Stagnant wage growth continues to restrict grocery purchases, IRI says

By Elizabeth Crawford

- Last updated on GMT

Stagnant wage growth continues to restrict grocery purchases, IRI says

Related tags Iri Marketing

Consumers likely will not loosen their purse strings to fill their grocery carts with premium or unnecessary foods any time soon, even though gas prices, unemployment and inflation are down, according to IRI’s MarketPulse survey published Feb. 4

The survey revealed 80% of consumers feel like their financial situation is worse or unchanged today from a year ago, and 22% say they are still struggling to afford necessary groceries – a figure that is unchanged from a year ago.

A main contributor to the lack of financial relief for consumers is wages continue to remain stagnant, even as other financial indicators improve – hindering consumers ability to increase spending or saving, the survey explains.

“Throughout the third quarter of [2014], wages increased an average of 2%, only slightly ahead of inflation,”​ which was 1.7% in 2014 and is predicted to be 1.1% in 2015, IRI said. It adds that this growth – or lack thereof – remains well below the pre-recession wage increases of 3% or more.

“Retail sales bear out consumers’ frustration and concerns about stagnant wage growth,”​ falling 0.9 points in December – a generally strong month bolstered by holiday shopping, the report adds.

This drop, paired with consumers’ financial insecurity suggests “real growth will take longer than most had hoped or expected,​” IRI said.

Reaching consumers

Consumer packaged goods manufacturers and retailers will need to adapt their marketing strategies to remain relevant to consumers who will continue to pinch their pennies in 2015, IRI suggest.

For example, manufacturers will need to communicate more often and more effectively the value of their products either through price promotions, coupons, offering large value packs or smaller packages at a lower price point, IRI suggests.

It notes that these strategies will help manufacturers reach the 47% of consumers who will stock up on sale items to save money, the 43% who will buy larger packages to get lower prices per serving and the 27% who will buy brands other than their favorites because they are on sale.

Manufacturers also should increasingly reach out to consumers on social media, through smart phone apps, online advertising and in-store touch screens to share their marketing messages, IRI recommends. It explains that consumers say these tools all are 2 to 6 percentage points more influential than in 2011.

“Throughout 2015 and beyond, CPG marketers must continue to invest in these technologies, facilitating consumers’ deal seeking and information-decision-making behaviors,”​ IRI notes, adding: “To be effective, digital and social media tools must be fully integrated into all efforts to communicate brand stories.”

Getting marketing messages out before consumers enter grocery stores also is key because to save money 66% of consumers say they will make a shopping list prior to going to the store and 15% say they will avoid entire aisles to avoid unplanned purchases, according to the survey.

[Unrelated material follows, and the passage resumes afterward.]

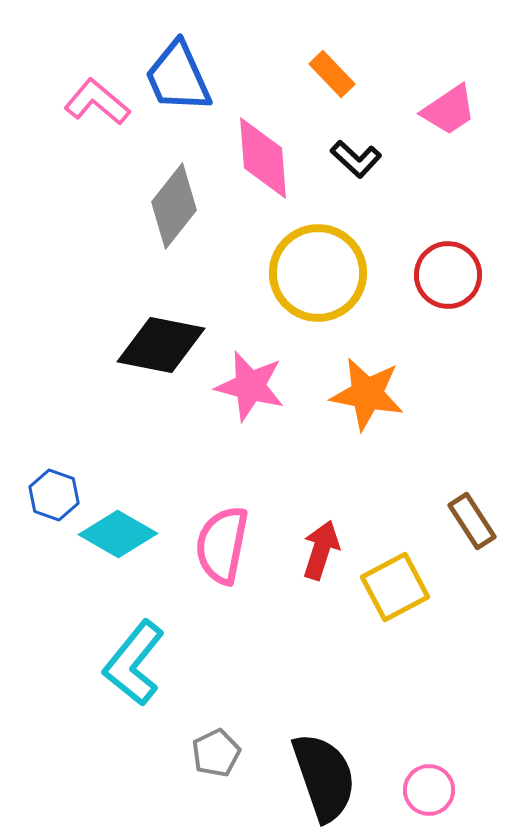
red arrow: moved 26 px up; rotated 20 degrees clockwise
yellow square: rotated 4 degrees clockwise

Sales of perishables are a bright spot

Some segments of the food industry will benefit from consumers continuing to tighten their belts – mainly perishable foods and products sold around the perimeter of the store, IRI notes.

One way 47% of consumers say they will save money is by eating out less and making more meals “from scratch”​ rather than from more expensive convenience foods, the survey reveals.

This is the same as in the fourth quarter of 2011 for homemade cooking, but down slightly from 55% of consumers who said they were eating out less to save money, according to the report.

These behaviors will translate into a 3.9% increase in sales of perishable foods in 2015 to more than $142 billion, IRI predicts. This is “solid”​ even though it is down from 5.2% growth in the category in 2014.

“As evidenced during the past several years, center store foods will continue to compete to protect against shifts to the perimeter,”​ but will see slower growth, IRI says. It predicts sales of other edibles will grow only 2.1%, which is “on par with industry average.”